● What to do
Leaving every picture out, repeat all of the entries below exactly.
Information provided: Begin
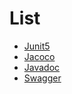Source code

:# List
- [Junit5](tests/index.md)
- [Jacoco](jacoco/index.md)
- [Javadoc](javadoc/index.html)
- [Swagger](https://can019.github.io/spring-base/swagger-ui/index.html?urls.primaryName=v0.2.0)
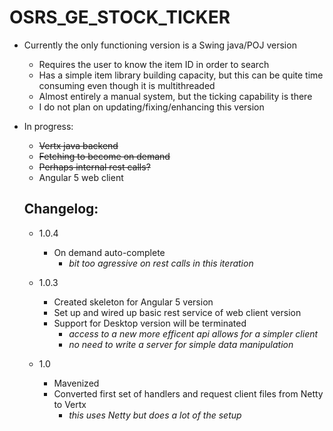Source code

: # OSRS_GE_STOCK_TICKER

 - Currently the only functioning version is a Swing java/POJ version 
    - Requires the user to know the item ID in order to search
    - Has a simple item library building capacity, but this can be quite time consuming even though it is multithreaded
    - Almost entirely a manual system, but the ticking capability is there
    - I do not plan on updating/fixing/enhancing this version 
       
 - In progress:
 
     - ~~Vertx java backend~~
    - ~~Fetching to become on demand~~
    - ~~Perhaps internal rest calls?~~
     - Angular 5 web client
    
    ## Changelog:
      - 1.0.4
        - On demand auto-complete
          - *bit too agressive on rest calls in this iteration*     
      - 1.0.3
        - Created skeleton for Angular 5 version
        - Set up and wired up basic rest service of web client version
        - Support for Desktop version will be terminated
          - *access to a new more efficent api allows for a simpler client*
          - *no need to write a server for simple data manipulation*
          
      - 1.0
        - Mavenized
        - Converted first set of handlers and request client files from Netty to Vertx
          - *this uses Netty but does a lot of the setup*
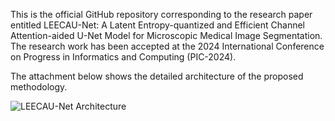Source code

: This is the official GitHub repository corresponding to the research paper entitled LEECAU-Net: A Latent Entropy-quantized and Efficient Channel Attention-aided U-Net Model for Microscopic Medical Image Segmentation.
The research work has been accepted at the 2024 International Conference on Progress in Informatics and Computing (PIC-2024).

The attachment below shows the detailed architecture of the proposed methodology.

![LEECAU-Net Architecture](https://github.com/user-attachments/assets/72c14849-daa1-4b4a-9722-2a65b312c149)
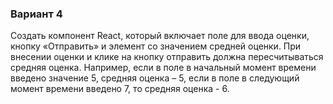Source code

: ### Вариант 4
Создать компонент React, который включает
поле для ввода оценки, кнопку «Отправить» и
элемент со значением средней оценки. При
внесении оценки и клике на кнопку отправить
должна пересчитываться средняя оценка.
Например, если в поле в начальный момент
времени введено значение 5, средняя оценка – 5,
если в поле в следующий момент времени введено
7, то средняя оценка - 6.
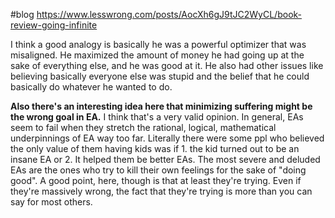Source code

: #blog 
https://www.lesswrong.com/posts/AocXh6gJ9tJC2WyCL/book-review-going-infinite

I think a good analogy is basically he was a powerful optimizer that was misaligned. He maximized the amount of money he had going up at the sake of everything else, and he was good at it. He also had other issues like believing basically everyone else was stupid and the belief that he could basically do whatever he wanted to do. 

**Also there's an interesting idea here that minimizing suffering might be the wrong goal in EA.** I think that's a very valid opinion. In general, EAs seem to fail when they stretch the rational, logical, mathematical underpinnings of EA way too far. Literally there were some ppl who believed the only value of them having kids was if 1. the kid turned out to be an insane EA or 2. It helped them be better EAs. The most severe and deluded EAs are the ones who try to kill their own feelings for the sake of "doing good". A good point, here, though is that at least they're trying. Even if they're massively wrong, the fact that they're trying is more than you can say for most others. 
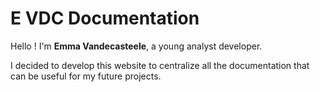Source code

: 
# **E VDC Documentation**

Hello ! I'm **Emma Vandecasteele**, a young analyst developer.

I decided to develop this website to centralize all the documentation
that can be useful for my future projects.
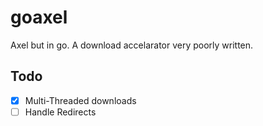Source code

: # goaxel

Axel but in go. A download accelarator very poorly written.

## Todo

- [x] Multi-Threaded downloads
- [ ] Handle Redirects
Information provided: End
● Completed task
Source code

:# List
- [Junit5](tests/index.md)
- [Jacoco](jacoco/index.md)
- [Javadoc](javadoc/index.html)
- [Swagger](https://can019.github.io/spring-base/swagger-ui/index.html?urls.primaryName=v0.2.0)
Source code

: # OSRS_GE_STOCK_TICKER

 - Currently the only functioning version is a Swing java/POJ version 
    - Requires the user to know the item ID in order to search
    - Has a simple item library building capacity, but this can be quite time consuming even though it is multithreaded
    - Almost entirely a manual system, but the ticking capability is there
    - I do not plan on updating/fixing/enhancing this version 
       
 - In progress:
 
     - ~~Vertx java backend~~
    - ~~Fetching to become on demand~~
    - ~~Perhaps internal rest calls?~~
     - Angular 5 web client
    
    ## Changelog:
      - 1.0.4
        - On demand auto-complete
          - *bit too agressive on rest calls in this iteration*     
      - 1.0.3
        - Created skeleton for Angular 5 version
        - Set up and wired up basic rest service of web client version
        - Support for Desktop version will be terminated
          - *access to a new more efficent api allows for a simpler client*
          - *no need to write a server for simple data manipulation*
          
      - 1.0
        - Mavenized
        - Converted first set of handlers and request client files from Netty to Vertx
          - *this uses Netty but does a lot of the setup*
Source code

: This is the official GitHub repository corresponding to the research paper entitled LEECAU-Net: A Latent Entropy-quantized and Efficient Channel Attention-aided U-Net Model for Microscopic Medical Image Segmentation.
The research work has been accepted at the 2024 International Conference on Progress in Informatics and Computing (PIC-2024).

The attachment below shows the detailed architecture of the proposed methodology.

![LEECAU-Net Architecture](https://github.com/user-attachments/assets/72c14849-daa1-4b4a-9722-2a65b312c149)
Source code

: ### Вариант 4
Создать компонент React, который включает
поле для ввода оценки, кнопку «Отправить» и
элемент со значением средней оценки. При
внесении оценки и клике на кнопку отправить
должна пересчитываться средняя оценка.
Например, если в поле в начальный момент
времени введено значение 5, средняя оценка – 5,
если в поле в следующий момент времени введено
7, то средняя оценка - 6.
Source code

: #blog 
https://www.lesswrong.com/posts/AocXh6gJ9tJC2WyCL/book-review-going-infinite

I think a good analogy is basically he was a powerful optimizer that was misaligned. He maximized the amount of money he had going up at the sake of everything else, and he was good at it. He also had other issues like believing basically everyone else was stupid and the belief that he could basically do whatever he wanted to do. 

**Also there's an interesting idea here that minimizing suffering might be the wrong goal in EA.** I think that's a very valid opinion. In general, EAs seem to fail when they stretch the rational, logical, mathematical underpinnings of EA way too far. Literally there were some ppl who believed the only value of them having kids was if 1. the kid turned out to be an insane EA or 2. It helped them be better EAs. The most severe and deluded EAs are the ones who try to kill their own feelings for the sake of "doing good". A good point, here, though is that at least they're trying. Even if they're massively wrong, the fact that they're trying is more than you can say for most others. 
Source code

: 
# **E VDC Documentation**

Hello ! I'm **Emma Vandecasteele**, a young analyst developer.

I decided to develop this website to centralize all the documentation
that can be useful for my future projects.
Source code

: # goaxel

Axel but in go. A download accelarator very poorly written.

## Todo

- [x] Multi-Threaded downloads
- [ ] Handle Redirects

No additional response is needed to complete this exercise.